Alternatively, you could write a conceptual paper, if reflecting is something you feel more comfortable with. Then you should discuss any of the assumptions I made throughout the blog posts for this course (or any of the other, on online identities and pedagogical issues), whether explicitly revealed as an assumption or as one that has remained hidden and you managed to uncover. Actually, I would prefer you to tackle the latter, as this could point to flaws in my argument, things overseen or conveniently forgotten. But the choice is yours. Topics for a conceptual paper could refer to the distinction between formal and non-formal (informal), to the distinction between personal and managed learning environments, to the wisdom of using a functional (rather than a causal definition), to the sensibility of the definition anyway,to the need for personal identity management, etc.
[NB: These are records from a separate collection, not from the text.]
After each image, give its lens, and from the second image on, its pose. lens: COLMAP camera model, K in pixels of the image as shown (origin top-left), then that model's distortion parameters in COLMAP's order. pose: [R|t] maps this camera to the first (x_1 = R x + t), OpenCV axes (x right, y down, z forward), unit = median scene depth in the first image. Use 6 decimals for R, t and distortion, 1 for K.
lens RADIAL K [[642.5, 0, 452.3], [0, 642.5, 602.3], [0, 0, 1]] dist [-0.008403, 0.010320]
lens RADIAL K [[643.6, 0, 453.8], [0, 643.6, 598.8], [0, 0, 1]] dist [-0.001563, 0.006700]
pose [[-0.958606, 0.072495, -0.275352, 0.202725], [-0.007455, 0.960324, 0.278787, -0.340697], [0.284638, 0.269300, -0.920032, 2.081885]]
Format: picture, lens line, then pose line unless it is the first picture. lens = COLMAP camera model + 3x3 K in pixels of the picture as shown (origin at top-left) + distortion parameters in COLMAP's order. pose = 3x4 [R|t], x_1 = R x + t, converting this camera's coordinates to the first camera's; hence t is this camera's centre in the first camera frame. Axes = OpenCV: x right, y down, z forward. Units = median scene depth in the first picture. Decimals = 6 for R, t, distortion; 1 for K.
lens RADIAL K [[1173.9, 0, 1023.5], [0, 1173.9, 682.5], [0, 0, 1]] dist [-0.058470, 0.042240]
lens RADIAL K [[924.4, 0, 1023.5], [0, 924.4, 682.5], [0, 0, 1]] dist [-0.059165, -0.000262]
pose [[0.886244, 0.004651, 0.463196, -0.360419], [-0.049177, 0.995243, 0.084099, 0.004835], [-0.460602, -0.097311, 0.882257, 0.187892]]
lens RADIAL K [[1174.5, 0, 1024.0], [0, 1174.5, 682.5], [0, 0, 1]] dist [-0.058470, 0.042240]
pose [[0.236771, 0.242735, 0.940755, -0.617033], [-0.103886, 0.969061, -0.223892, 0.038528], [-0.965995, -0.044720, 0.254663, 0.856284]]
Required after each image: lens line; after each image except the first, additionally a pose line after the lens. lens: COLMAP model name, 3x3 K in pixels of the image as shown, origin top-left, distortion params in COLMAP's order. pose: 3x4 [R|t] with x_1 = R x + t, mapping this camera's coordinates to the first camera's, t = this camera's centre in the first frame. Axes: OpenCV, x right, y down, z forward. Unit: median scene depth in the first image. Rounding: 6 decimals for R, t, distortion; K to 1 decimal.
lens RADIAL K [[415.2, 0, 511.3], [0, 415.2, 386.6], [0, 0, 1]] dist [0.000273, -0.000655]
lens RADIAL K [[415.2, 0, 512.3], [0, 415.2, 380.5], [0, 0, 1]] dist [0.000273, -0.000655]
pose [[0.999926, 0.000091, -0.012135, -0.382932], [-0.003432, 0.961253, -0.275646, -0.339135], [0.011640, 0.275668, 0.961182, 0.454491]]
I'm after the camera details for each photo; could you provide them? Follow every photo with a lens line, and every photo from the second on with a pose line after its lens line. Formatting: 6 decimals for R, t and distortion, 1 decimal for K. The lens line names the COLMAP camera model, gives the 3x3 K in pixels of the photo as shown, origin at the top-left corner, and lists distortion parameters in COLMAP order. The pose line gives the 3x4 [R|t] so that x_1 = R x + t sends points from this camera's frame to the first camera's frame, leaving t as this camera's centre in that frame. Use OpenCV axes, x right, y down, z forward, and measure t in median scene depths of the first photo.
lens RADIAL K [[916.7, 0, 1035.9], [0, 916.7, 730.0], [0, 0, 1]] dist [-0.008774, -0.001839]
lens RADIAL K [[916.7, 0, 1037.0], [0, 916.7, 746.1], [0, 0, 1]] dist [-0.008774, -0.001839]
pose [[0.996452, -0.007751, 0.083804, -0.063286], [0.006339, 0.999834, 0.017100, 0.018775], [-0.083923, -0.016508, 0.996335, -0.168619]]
I will evaluate your paper, whether orientated on a practical design or conceptual, purely on the strength of its arguments. Factual mistakes and oversights I find less problematic, unless they of course betray a fundamental ignorance of the topic, one that could have been easily remedied by checking only a little bit of the literature. Even if I may not like your design or the conclusion of your conceptual stance, if it is coherently and persuasively argued for, I will value it highly. If you wonder about my reasons for that, I firmly believe that facts without carefully crafted arguments around them will not advance the state of (educational) science. Being a doctoral student, it is the right time to learn how to do this. Oh yes, and connect your topic to your research topic if you can. Success!